Remarkable how much more reserved and "maybe it'll work in the future" PC Mag was versus some of the other "reviewers". The PC Magazine review seems to say that the facial recognition is marginal to useless, if not detrimental. They temper their statements by qualifying it that it's an early preview, and maybe it'll get better, but therein lies the rub: Facial recognition is a long sought after goal -- just because they built an infrastructure in which facial rec. can be used in no way puts them any closer to the end goal - they _still_ don't have facial rec if it doesn't reliably work.
Dennis Forbes @ 11/13/2005 12:50:01 PM
I'm not totally sure how to respond to this other than to say that I totally agree with you...seriously, we don't want to drink our own Koolaid yet.

Kathleen at Wired and Cade at PC Magazine both used the product at length...with mixed results, as you have noted.

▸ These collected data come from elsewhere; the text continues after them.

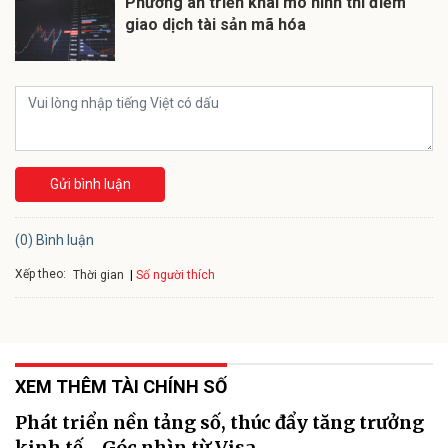
Phương án triển khai mô hình thí điểm
giao dịch tài sản mã hóa
Gửi bình luận
(0) Bình luận
Xếp theo:
Số người thích
Thời gian
XEM THÊM TÀI CHÍNH SỐ
Phát triển nền tảng số, thúc đẩy tăng trưởng
kinh tế - Góc nhìn từ Visa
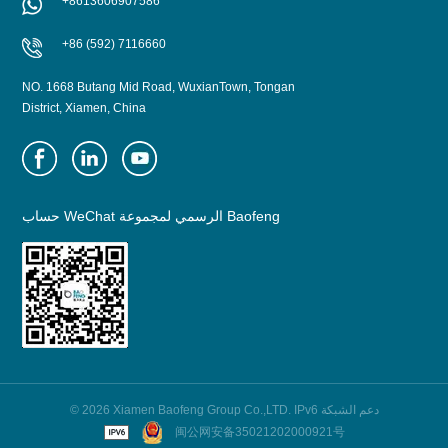
+8613606907586
+86 (592) 7116660
NO. 1668 Butang Mid Road, WuxianTown, Tongan
District, Xiamen, China
حساب WeChat الرسمي لمجموعة Baofeng
© 2026 Xiamen Baofeng Group Co.,LTD. IPv6 دعم الشبكة
闽公网安备35021202000921号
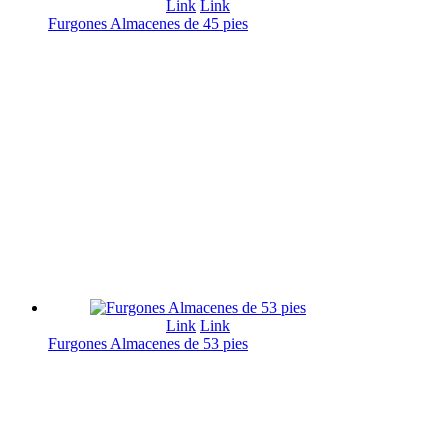
Link
Link
Furgones Almacenes de 45 pies
Link
Link
Furgones Almacenes de 53 pies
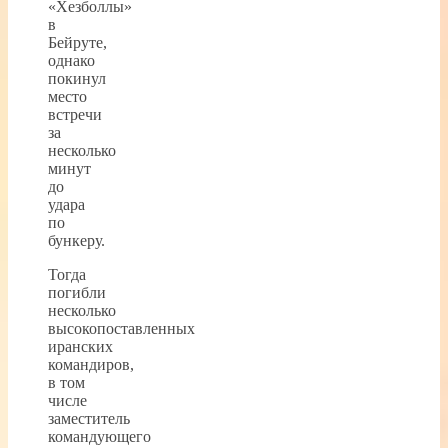
«Хезболлы»
в
Бейруте,
однако
покинул
место
встречи
за
несколько
минут
до
удара
по
бункеру.
Тогда
погибли
несколько
высокопоставленных
иранских
командиров,
в том
числе
заместитель
командующего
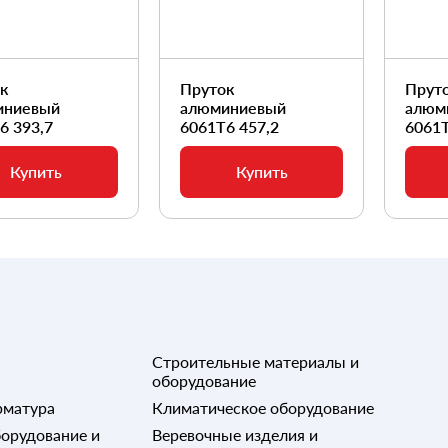
ок
Пруток
Прут
иниевый
алюминиевый
алюм
6 393,7
6061Т6 457,2
6061Т
Купить
Купить
Строительные материалы и
оборудование
рматура
Климатическое оборудование
орудование и
Веревочные изделия и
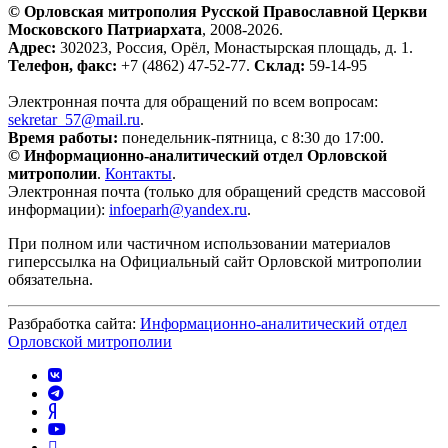
© Орловская митрополия Русской Православной Церкви
Московского Патриархата
, 2008-2026.
Адрес:
302023, Россия, Орёл, Монастырская площадь, д. 1.
Телефон, факс:
+7 (4862) 47-52-77.
Склад:
59-14-95
Электронная почта для обращений по всем вопросам:
sekretar_57@mail.ru
.
Время работы:
понедельник-пятница, с 8:30 до 17:00.
© Информационно-аналитический отдел Орловской
митрополии
.
Контакты
.
Электронная почта (только для обращений средств массовой
информации):
infoeparh@yandex.ru
.
При полном или частичном использовании материалов
гиперссылка на Официальный сайт Орловской митрополии
обязательна.
Разбработка сайта:
Информационно-аналитический отдел
Орловской митрополии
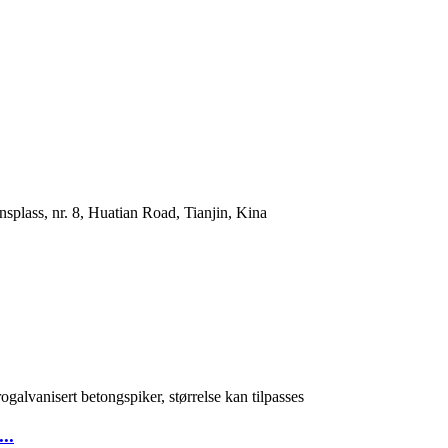
plass, nr. 8, Huatian Road, Tianjin, Kina
..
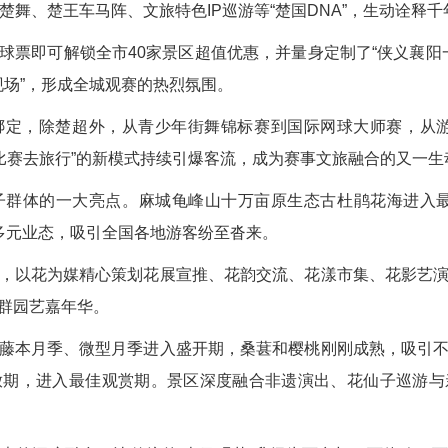
楚舞、楚王车马阵、文旅特色IP巡游等“楚国DNA”，生动诠释
球票即可解锁全市40家景区超值优惠，并量身定制了“侠义襄阳一
现场”，形成全城观赛的热烈氛围。
绑定，除楚超外，从青少年街舞锦标赛到国际网球大师赛，从游
着比赛去旅行”的新模式持续引爆客流，成为赛事文旅融合的又一生
子群体的一大亮点。麻城龟峰山十万亩原生态古杜鹃花海进入最
”等多元业态，吸引全国各地游客纷至沓来。
，以花为媒精心策划花展宣推、花韵交流、花漾市集、花影艺
群园艺嘉年华。
藤本月季、微型月季进入盛开期，桑葚和樱桃刚刚成熟，吸引
放期，进入最佳观赏期。景区深度融合非遗演出、花仙子巡游与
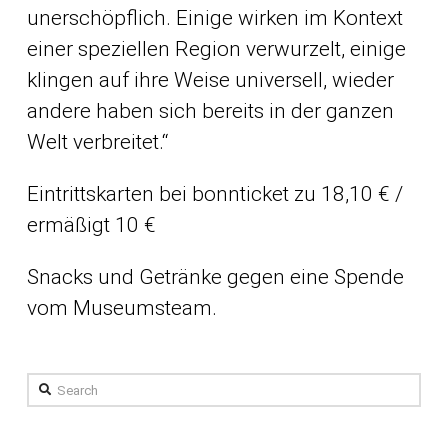
unerschöpflich. Einige wirken im Kontext
einer speziellen Region verwurzelt, einige
klingen auf ihre Weise universell, wieder
andere haben sich bereits in der ganzen
Welt verbreitet.“
Eintrittskarten bei bonnticket
zu 18,10 € /
ermäßigt 10 €
Snacks und Getränke gegen eine Spende
vom Museumsteam.
Search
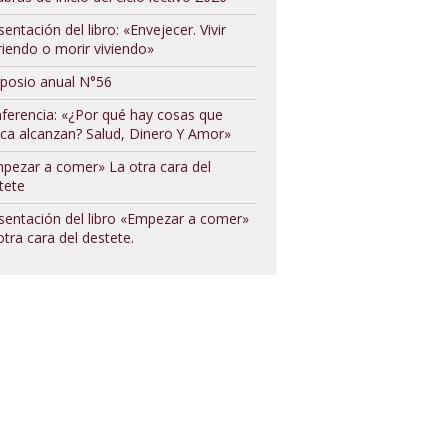
sentación del libro: «Envejecer. Vivir
iendo o morir viviendo»
posio anual N°56
ferencia: «¿Por qué hay cosas que
ca alcanzan? Salud, Dinero Y Amor»
pezar a comer» La otra cara del
tete
sentación del libro «Empezar a comer»
otra cara del destete.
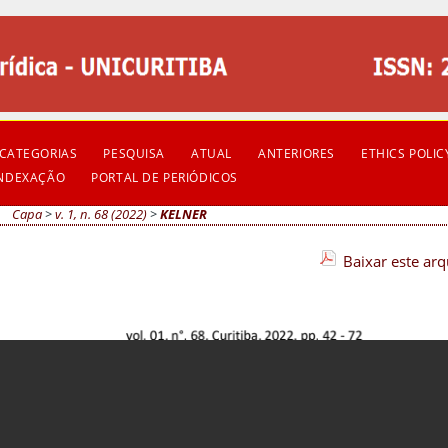
CATEGORIAS
PESQUISA
ATUAL
ANTERIORES
ETHICS POLIC
INDEXAÇÃO
PORTAL DE PERIÓDICOS
Capa
>
v. 1, n. 68 (2022)
>
KELNER
Baixar este ar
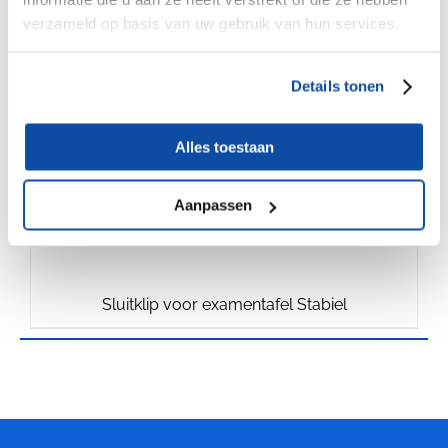
€
1.50
verzameld op basis van uw gebruik van hun services.
Details tonen
Alles toestaan
Aanpassen
Sluitklip voor examentafel Stabiel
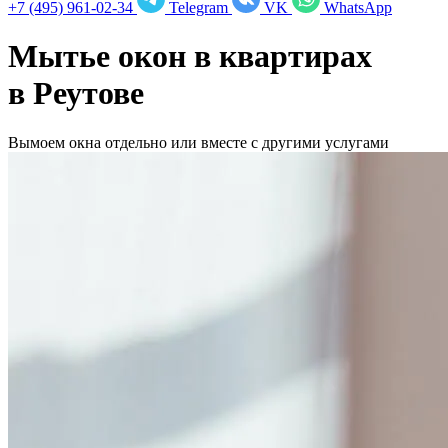
+7 (495) 961-02-34
Telegram
VK
WhatsApp
Мытье окон в квартирах
в
Реутове
Вымоем окна отдельно или вместе с другими услугами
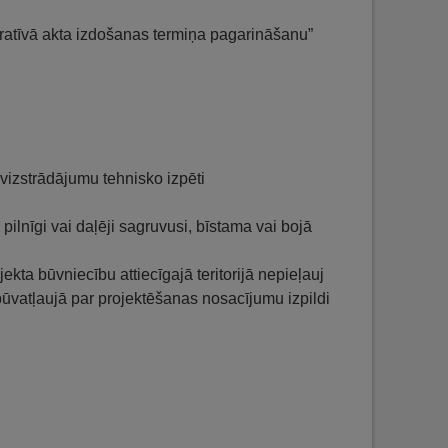
ratīvā akta izdošanas termiņa pagarināšanu”
vizstrādājumu tehnisko izpēti
lnīgi vai daļēji sagruvusi, bīstama vai bojā
ta būvniecību attiecīgajā teritorijā nepieļauj
būvatļaujā par projektēšanas nosacījumu izpildi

I do believe, however, that those in the blogosphere who haven't used it (although some have) are excited by the posibilities. And there are those. And I acknowledge that we still have a long way to go, as you point out face rec in consumer photos is very difficult.

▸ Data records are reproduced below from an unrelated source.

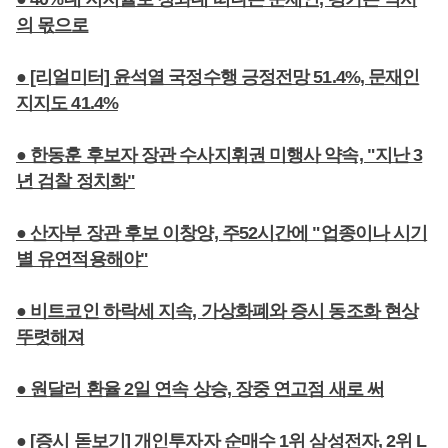
의 몫으로
● [리얼미터] 윤석열 국정수행 긍정전망 51.4%, 문재인
지지도 41.4%
● 한동훈 후보자 장관 수사지휘권 미행사 약속, "지난 3
년 검찰 정치화"
● 산자부 장관 후보 이창양, 주52시간에 "업종이나 시기
별 유연적용해야"
● 비트코인 하락세 지속, 가상화폐와 증시 동조화 현상
뚜렷해져
● 원달러 환율 2일 연속 상승, 장중 연고점 새로 써
● [증시 돋보기] 개인투자자 순매수 1위 삼성전자, 2위 L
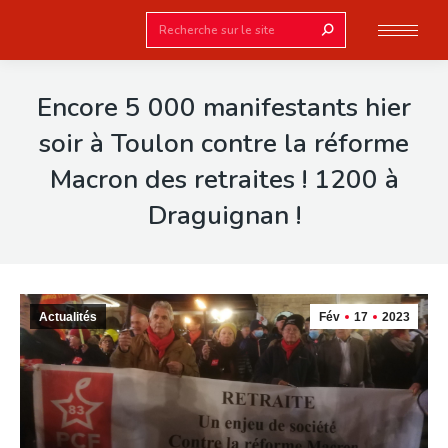
Search:
Encore 5 000 manifestants hier
soir à Toulon contre la réforme
Macron des retraites ! 1200 à
Draguignan !
Actualités
Fév
17
2023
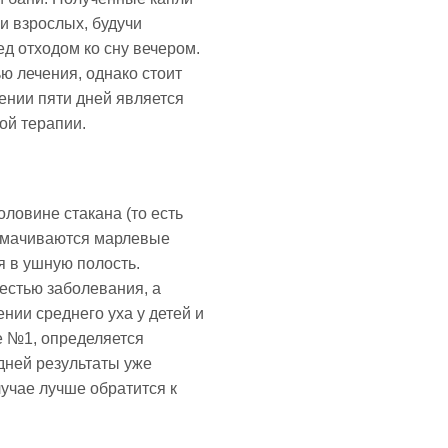
 и взрослых, будучи
д отходом ко сну вечером.
ю лечения, однако стоит
жении пяти дней является
ой терапии.
ловине стакана (то есть
 смачиваются марлевые
я в ушную полость.
естью заболевания, а
нии среднего уха у детей и
те №1, определяется
дней результаты уже
учае лучше обратится к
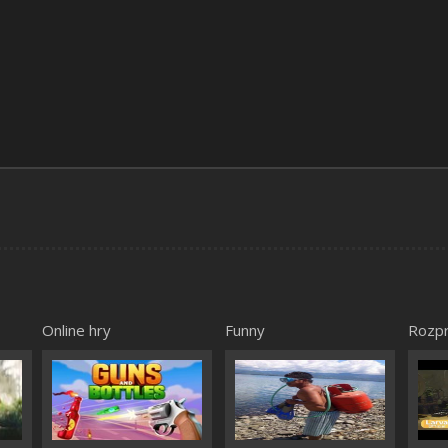
Online hry
Funny
Rozp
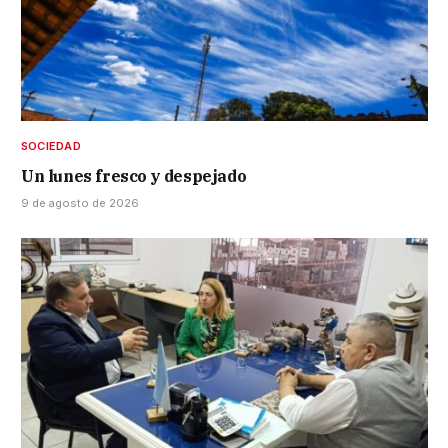
SOCIEDAD
Un lunes fresco y despejado
9 de agosto de 2026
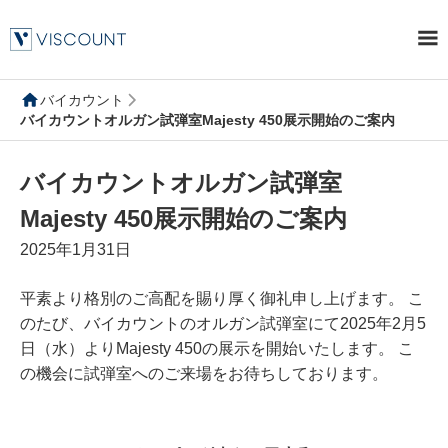
バイカウント
バイカウントオルガン試弾室Majesty 450展示開始のご案内
バイカウントオルガン試弾室
Majesty 450展示開始のご案内
2025年1月31日
平素より格別のご高配を賜り厚く御礼申し上げます。 こ
のたび、バイカウントのオルガン試弾室にて2025年2月5
日（水）よりMajesty 450の展示を開始いたします。 こ
の機会に試弾室へのご来場をお待ちしております。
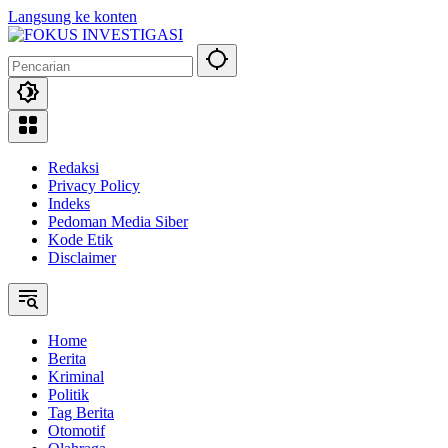
Langsung ke konten
Redaksi
Privacy Policy
Indeks
Pedoman Media Siber
Kode Etik
Disclaimer
Home
Berita
Kriminal
Politik
Tag Berita
Otomotif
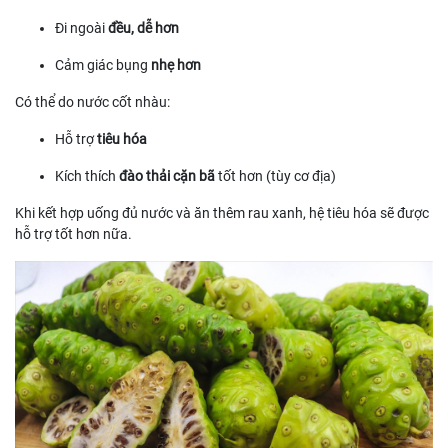
Đi ngoài
đều, dễ hơn
Cảm giác bụng
nhẹ hơn
Có thể do nước cốt nhàu:
Hỗ trợ
tiêu hóa
Kích thích
đào thải cặn bã
tốt hơn (tùy cơ địa)
Khi kết hợp uống đủ nước và ăn thêm rau xanh, hệ tiêu hóa sẽ được
hỗ trợ tốt hơn nữa.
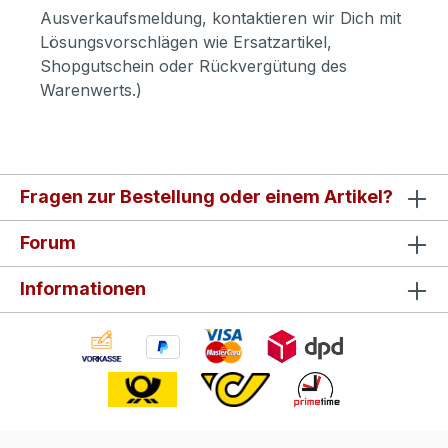
Ausverkaufsmeldung, kontaktieren wir Dich mit
Lösungsvorschlägen wie Ersatzartikel,
Shopgutschein oder Rückvergütung des
Warenwerts.)
Fragen zur Bestellung oder einem Artikel?
Forum
Informationen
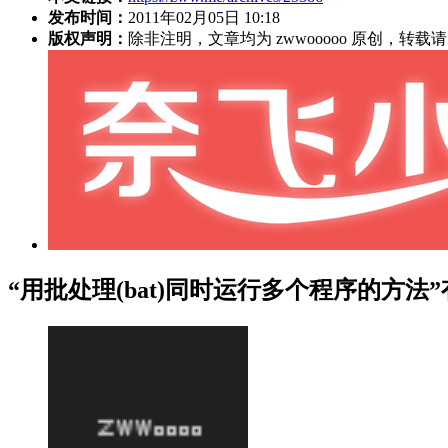
发布时间：
2011年02月05日 10:18
版权声明：
除非注明，文章均为 zwwooooo 原创，转
“用批处理(bat)同时运行多个程序的方法”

Anyway, thanks Dennis for this. I hope that when and if you use it, you will provide some major feedback for us so we can work towards what people are hoping from us.

Feel free to drop me a line anytime.
Tara 'Miss Rogue' Hunt @ 11/13/2005 2:47:24 PM
I pointed out TechCrunch because at least the author had actually tried the software, and posted some screenshots. I do not think he has an interest in Riya, but he is obviously a Web 2.0 enthousiast. The Web 2.0 hype reminds me of Linux a couple of years ago (or still). So much talk about how much better than Windows it was, even as a desktop system, and then when you tried it, you found that even basic functionality like copy/paste did not work out of the box.

This is, by the way, the first blog posting about Riya that I read (other than the TechCrunch review, which I only skimmed, because I am not that interested in alpha software), so ironically you are the contributor to the hype for me. I am a bit disappointed that you crushed it immediately, and the fact that Ms Hunt agrees with you only makes it worse. It looks like such a cool product.
lena @ 11/13/2005 5:23:29 PM
lena,

I have no intention of crushing it, and given that I have zero experience with it I couldn't possibly do so if I wanted to (I am, quite honestly, completely uninformed about it). What caught my attention was seeing several posts appearing, and then a Slashdot story, with people falling over themselves ready to declare a revolution in photo management, but without a valid foundation to back it up. On the flip side, I'm not saying that it _isn't_ a revolution, because I really don't know. What I do know is that technologies often look better before you know them - as you mentioned very similar to Linux. It most certainly has its place, but it was supposed to be the year of Linux half a decade ago.
Dennis Forbes @ 11/13/2005 5:51:25 PM
Lena,

I certainly didn't mean to come across like we aren't building a revolution here - I wouldn't be with Riya if I didn't believe that it's significant. I just wholeheartedly agree with Dennis that there is more hype than substance right now...

...but soon enough, both of you will be able to test drive it for yourselves and come to your own conclusion. Drop me a line and I'll put you on the alpha list...if you are interested.

Tara
Tara 'Miss Rogue' Hunt @ 11/13/2005 8:13:25 PM
lena,

Just noticed this: http://www.techcrunch.com/2005/11/19/riyas-launch-party-techcrunch/

That's exactly the sort of thing that discounts someone from being a credible critic - Michael Arrington had the party for Riya at his own house. Doesn't it make you a bit more cynical of his reporting on the same?